The task »
If a line in the records below includes the word "lines", count it, then give the total and nothing else.

----------

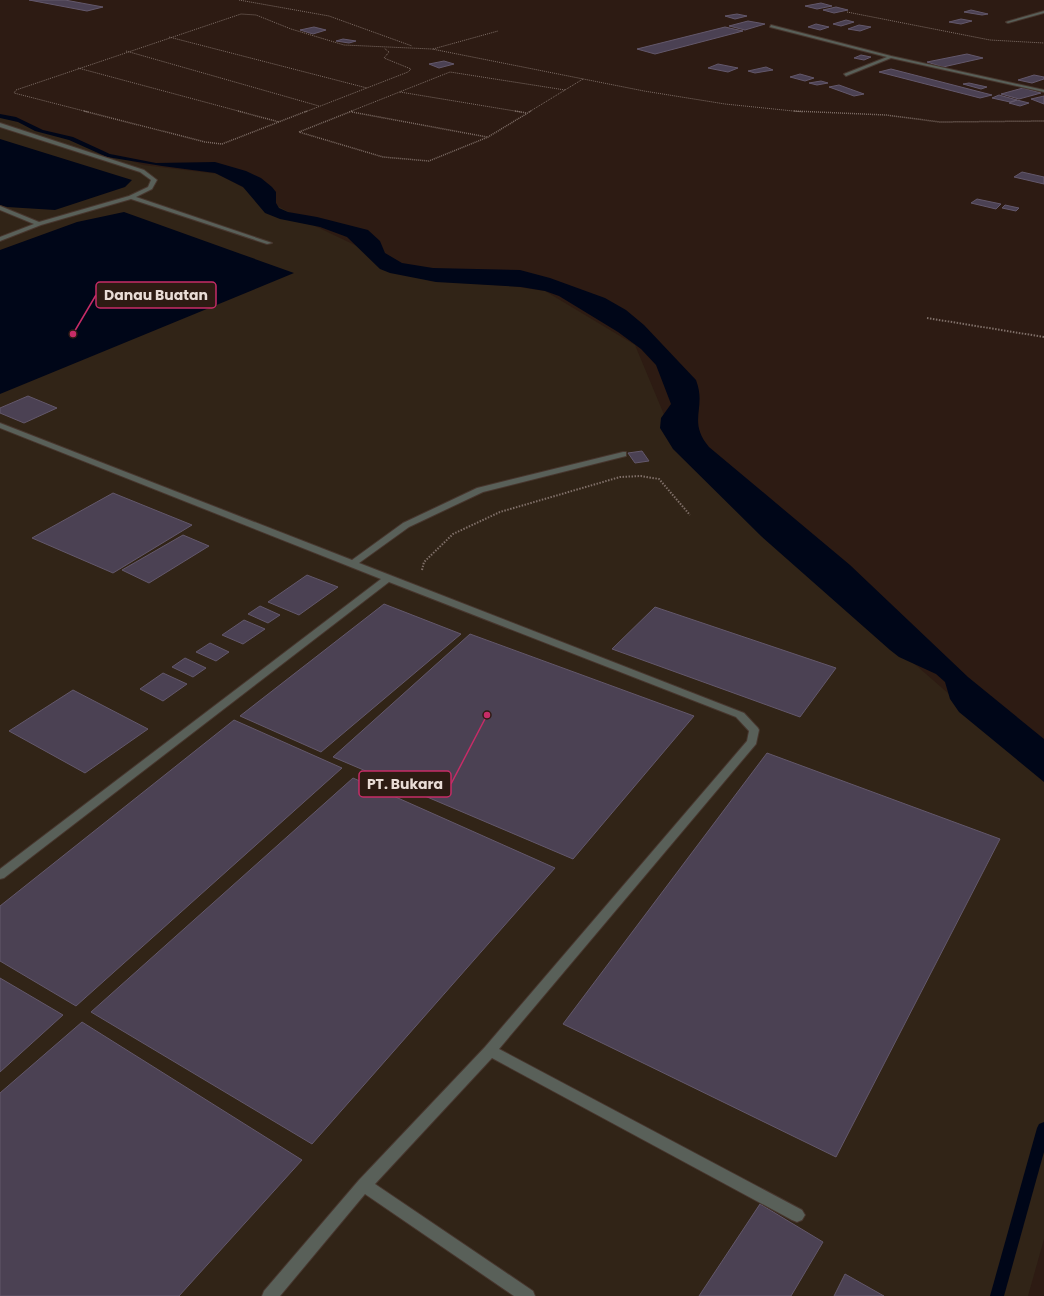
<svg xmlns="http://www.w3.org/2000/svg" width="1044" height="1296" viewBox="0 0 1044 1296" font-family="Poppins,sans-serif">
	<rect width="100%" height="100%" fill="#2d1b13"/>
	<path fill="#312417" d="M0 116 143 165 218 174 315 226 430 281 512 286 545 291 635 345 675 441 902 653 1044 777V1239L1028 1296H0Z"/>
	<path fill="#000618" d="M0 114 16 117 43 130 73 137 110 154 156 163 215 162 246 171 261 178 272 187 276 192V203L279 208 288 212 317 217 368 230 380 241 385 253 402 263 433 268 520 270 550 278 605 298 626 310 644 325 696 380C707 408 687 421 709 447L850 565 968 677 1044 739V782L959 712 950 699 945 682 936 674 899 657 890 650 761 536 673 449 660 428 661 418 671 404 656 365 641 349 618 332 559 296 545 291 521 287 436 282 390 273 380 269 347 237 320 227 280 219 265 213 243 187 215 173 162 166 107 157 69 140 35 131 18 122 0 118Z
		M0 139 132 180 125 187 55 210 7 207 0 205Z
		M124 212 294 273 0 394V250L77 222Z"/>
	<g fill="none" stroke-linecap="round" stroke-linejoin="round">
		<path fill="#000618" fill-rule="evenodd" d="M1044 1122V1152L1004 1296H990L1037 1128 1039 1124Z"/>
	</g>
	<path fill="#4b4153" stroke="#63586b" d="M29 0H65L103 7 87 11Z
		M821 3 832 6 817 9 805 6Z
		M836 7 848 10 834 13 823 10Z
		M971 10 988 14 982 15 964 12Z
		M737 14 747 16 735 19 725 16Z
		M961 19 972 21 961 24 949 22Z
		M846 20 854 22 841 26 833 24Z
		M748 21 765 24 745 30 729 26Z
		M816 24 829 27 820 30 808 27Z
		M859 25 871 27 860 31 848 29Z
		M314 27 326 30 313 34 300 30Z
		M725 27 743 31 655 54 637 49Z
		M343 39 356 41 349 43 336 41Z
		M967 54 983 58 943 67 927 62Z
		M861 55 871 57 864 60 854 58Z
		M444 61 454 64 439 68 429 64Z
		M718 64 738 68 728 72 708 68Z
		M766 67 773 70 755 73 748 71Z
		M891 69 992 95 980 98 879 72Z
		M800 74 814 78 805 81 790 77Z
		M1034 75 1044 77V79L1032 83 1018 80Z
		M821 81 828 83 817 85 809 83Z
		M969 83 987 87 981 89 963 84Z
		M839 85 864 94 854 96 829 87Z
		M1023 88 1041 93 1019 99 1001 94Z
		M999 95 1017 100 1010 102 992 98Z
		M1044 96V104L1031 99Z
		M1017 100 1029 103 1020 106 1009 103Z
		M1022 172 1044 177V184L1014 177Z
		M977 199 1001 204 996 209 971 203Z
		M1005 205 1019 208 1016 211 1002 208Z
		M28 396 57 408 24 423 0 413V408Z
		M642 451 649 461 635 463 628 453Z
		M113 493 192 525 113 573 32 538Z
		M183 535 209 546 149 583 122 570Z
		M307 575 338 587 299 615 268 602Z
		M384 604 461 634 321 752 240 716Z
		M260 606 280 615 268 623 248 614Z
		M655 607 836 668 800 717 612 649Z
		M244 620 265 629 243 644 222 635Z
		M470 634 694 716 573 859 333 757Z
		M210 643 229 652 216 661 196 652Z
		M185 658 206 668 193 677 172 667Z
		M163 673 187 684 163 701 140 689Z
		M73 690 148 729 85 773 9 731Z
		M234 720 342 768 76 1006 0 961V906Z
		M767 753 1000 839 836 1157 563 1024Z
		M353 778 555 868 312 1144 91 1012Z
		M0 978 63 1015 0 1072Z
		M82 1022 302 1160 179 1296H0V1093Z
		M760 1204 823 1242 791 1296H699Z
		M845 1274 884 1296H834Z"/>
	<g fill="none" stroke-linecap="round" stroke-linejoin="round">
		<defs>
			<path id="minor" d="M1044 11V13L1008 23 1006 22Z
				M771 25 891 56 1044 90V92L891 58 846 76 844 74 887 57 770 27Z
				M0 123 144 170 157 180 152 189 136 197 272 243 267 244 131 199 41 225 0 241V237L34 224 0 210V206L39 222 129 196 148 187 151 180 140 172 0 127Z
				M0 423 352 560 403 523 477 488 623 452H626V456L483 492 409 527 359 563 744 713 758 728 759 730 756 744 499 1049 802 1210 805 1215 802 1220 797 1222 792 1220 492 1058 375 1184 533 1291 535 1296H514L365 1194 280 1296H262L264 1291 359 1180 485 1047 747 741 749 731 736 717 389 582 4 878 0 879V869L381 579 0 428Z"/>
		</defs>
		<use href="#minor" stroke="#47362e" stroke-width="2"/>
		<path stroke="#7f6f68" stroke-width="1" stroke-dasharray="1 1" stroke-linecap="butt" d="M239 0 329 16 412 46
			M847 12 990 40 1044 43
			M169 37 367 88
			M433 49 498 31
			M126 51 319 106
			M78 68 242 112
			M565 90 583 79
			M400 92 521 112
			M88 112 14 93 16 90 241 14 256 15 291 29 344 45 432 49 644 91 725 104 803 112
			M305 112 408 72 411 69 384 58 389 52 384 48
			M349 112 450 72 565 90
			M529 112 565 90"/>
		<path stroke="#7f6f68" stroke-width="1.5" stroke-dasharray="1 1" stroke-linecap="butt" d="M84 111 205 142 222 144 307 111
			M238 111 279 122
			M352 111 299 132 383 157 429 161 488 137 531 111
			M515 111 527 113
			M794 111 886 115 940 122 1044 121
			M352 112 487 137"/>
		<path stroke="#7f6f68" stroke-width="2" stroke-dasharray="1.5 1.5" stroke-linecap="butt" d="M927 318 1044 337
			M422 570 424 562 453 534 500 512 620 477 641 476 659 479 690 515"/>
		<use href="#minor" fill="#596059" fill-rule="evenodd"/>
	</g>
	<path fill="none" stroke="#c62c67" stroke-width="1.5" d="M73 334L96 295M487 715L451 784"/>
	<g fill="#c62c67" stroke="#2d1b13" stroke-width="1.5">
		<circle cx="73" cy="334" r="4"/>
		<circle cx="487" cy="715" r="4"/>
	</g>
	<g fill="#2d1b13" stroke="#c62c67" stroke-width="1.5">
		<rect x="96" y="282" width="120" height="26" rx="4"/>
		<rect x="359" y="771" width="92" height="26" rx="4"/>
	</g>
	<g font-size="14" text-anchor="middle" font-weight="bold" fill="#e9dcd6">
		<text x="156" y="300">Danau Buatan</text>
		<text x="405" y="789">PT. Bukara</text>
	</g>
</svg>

----------

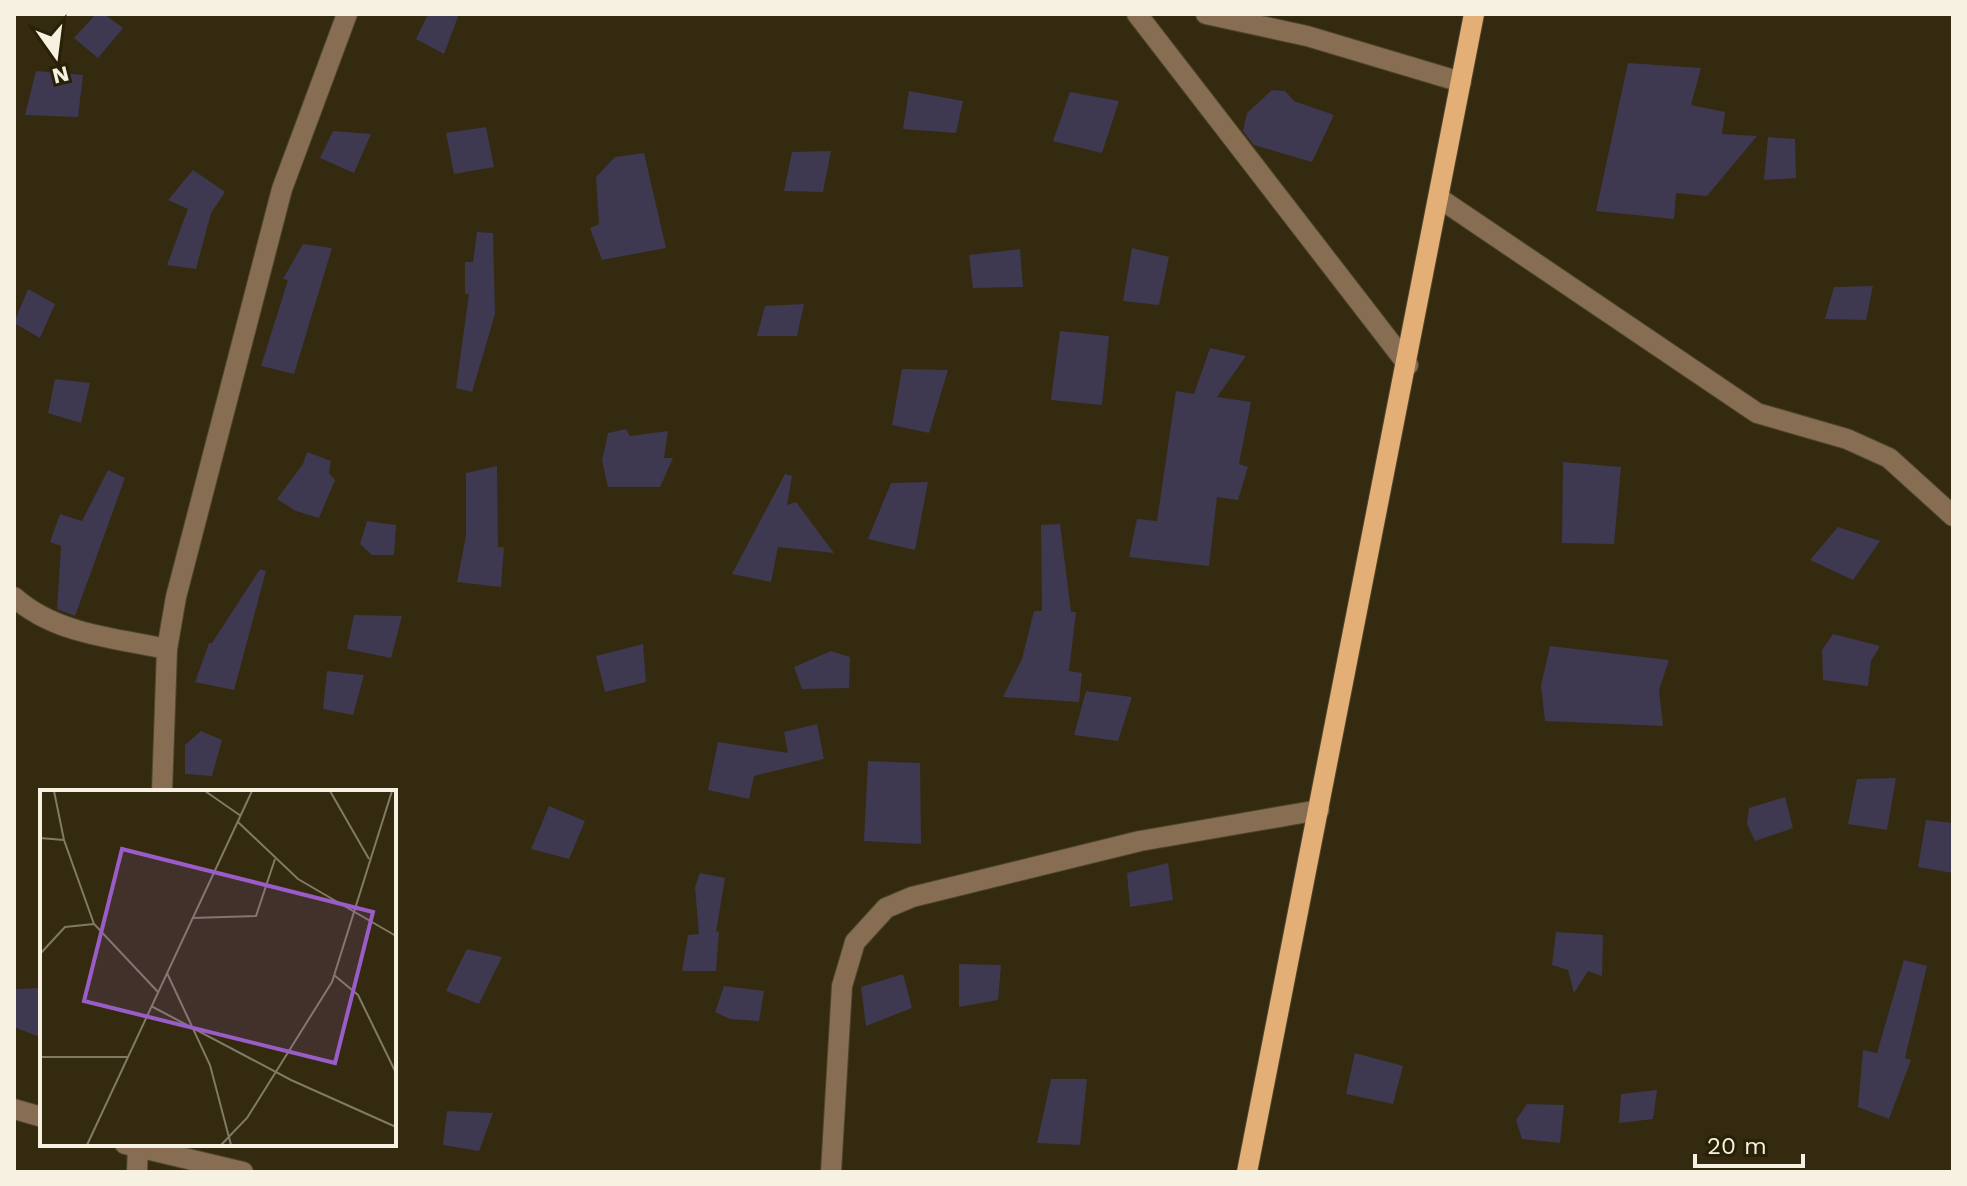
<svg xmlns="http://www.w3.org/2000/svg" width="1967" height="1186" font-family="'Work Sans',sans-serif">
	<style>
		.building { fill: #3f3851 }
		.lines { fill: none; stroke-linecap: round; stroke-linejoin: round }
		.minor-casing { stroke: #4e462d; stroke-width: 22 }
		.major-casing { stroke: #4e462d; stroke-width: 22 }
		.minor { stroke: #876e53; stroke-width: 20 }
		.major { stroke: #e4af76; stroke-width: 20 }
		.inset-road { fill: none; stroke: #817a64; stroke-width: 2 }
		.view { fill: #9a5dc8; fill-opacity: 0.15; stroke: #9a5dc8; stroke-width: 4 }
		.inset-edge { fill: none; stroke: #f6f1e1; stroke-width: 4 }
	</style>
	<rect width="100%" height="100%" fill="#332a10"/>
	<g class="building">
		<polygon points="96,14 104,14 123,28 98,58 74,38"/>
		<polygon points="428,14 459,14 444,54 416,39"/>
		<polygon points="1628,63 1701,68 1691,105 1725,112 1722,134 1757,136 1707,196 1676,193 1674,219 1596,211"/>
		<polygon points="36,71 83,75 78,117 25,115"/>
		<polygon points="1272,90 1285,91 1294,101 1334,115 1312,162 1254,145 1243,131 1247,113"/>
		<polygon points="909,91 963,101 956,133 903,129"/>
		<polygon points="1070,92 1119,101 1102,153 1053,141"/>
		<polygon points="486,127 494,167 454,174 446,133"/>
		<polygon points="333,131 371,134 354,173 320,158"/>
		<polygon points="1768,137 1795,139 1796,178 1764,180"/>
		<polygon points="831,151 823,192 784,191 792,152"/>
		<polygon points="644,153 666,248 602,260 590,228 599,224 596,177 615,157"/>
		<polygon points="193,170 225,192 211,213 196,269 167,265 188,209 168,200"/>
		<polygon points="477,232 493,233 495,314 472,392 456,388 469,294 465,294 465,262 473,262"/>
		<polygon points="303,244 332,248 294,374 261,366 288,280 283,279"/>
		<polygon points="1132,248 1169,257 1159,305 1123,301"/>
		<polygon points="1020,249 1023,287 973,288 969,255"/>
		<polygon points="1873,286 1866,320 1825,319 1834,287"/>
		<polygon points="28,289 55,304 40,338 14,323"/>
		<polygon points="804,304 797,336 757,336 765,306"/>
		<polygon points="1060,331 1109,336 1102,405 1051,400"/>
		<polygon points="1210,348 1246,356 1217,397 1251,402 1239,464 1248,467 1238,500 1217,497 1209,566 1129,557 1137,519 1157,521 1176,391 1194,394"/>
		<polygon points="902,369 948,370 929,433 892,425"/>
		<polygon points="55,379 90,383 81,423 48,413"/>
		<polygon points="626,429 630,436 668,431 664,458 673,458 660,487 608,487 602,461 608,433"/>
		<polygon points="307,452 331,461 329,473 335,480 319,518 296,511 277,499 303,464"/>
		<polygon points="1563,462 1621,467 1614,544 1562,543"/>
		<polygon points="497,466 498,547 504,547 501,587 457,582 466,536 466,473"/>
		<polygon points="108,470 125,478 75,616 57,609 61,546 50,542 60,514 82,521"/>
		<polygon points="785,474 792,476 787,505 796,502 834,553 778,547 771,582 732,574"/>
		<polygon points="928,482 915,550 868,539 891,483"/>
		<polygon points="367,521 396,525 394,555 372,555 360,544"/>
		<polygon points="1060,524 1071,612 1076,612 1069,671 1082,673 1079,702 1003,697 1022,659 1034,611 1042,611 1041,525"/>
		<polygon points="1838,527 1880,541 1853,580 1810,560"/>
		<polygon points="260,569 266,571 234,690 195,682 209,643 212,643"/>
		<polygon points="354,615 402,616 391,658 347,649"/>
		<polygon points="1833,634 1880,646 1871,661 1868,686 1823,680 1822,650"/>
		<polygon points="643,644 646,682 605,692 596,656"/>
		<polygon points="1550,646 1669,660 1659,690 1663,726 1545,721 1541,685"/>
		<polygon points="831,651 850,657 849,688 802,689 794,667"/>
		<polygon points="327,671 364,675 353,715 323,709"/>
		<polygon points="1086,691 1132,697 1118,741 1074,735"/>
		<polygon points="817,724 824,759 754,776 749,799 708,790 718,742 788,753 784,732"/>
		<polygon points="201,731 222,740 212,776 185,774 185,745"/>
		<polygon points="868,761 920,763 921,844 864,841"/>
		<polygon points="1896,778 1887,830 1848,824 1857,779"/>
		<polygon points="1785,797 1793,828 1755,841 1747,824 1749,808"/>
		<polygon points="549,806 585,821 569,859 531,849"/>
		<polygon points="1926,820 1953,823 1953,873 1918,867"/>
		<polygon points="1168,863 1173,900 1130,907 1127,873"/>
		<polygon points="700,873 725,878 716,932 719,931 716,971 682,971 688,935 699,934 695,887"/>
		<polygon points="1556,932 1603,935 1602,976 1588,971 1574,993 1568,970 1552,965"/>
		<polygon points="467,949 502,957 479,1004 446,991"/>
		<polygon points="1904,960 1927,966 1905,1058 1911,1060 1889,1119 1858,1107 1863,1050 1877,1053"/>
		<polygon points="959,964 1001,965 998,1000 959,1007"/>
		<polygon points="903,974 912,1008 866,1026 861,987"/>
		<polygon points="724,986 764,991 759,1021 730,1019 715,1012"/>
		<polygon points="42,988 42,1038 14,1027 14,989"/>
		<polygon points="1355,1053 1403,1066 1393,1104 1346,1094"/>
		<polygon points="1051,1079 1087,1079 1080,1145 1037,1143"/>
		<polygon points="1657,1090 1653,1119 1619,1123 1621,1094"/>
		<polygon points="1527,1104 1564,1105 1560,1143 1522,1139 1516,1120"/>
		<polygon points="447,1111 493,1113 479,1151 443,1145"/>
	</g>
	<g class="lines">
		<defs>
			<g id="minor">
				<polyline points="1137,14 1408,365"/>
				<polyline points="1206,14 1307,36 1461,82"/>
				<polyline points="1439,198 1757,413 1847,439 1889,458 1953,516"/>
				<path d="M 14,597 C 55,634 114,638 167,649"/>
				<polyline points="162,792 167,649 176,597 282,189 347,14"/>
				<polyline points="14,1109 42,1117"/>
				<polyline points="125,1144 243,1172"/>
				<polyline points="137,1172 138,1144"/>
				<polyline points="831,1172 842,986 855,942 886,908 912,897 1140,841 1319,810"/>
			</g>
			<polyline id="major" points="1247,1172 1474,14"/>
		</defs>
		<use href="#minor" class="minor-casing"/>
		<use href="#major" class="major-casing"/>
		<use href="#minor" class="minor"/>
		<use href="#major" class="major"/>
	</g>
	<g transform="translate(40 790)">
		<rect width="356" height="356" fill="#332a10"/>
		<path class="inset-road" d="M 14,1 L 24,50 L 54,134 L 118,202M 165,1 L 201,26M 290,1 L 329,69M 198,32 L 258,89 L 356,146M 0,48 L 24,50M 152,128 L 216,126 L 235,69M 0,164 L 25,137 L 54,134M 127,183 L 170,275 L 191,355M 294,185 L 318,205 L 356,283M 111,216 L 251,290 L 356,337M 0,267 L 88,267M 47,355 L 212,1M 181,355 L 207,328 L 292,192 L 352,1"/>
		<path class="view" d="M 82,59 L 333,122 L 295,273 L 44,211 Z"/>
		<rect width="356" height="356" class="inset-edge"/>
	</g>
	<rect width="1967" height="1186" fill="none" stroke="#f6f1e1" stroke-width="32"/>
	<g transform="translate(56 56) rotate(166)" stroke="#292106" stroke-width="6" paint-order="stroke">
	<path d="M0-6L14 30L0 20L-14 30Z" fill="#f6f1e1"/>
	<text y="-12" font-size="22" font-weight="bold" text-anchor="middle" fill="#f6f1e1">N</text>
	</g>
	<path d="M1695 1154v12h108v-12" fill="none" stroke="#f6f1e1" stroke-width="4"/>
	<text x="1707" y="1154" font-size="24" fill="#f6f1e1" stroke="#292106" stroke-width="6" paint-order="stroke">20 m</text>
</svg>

----------

Result for this exercise »
2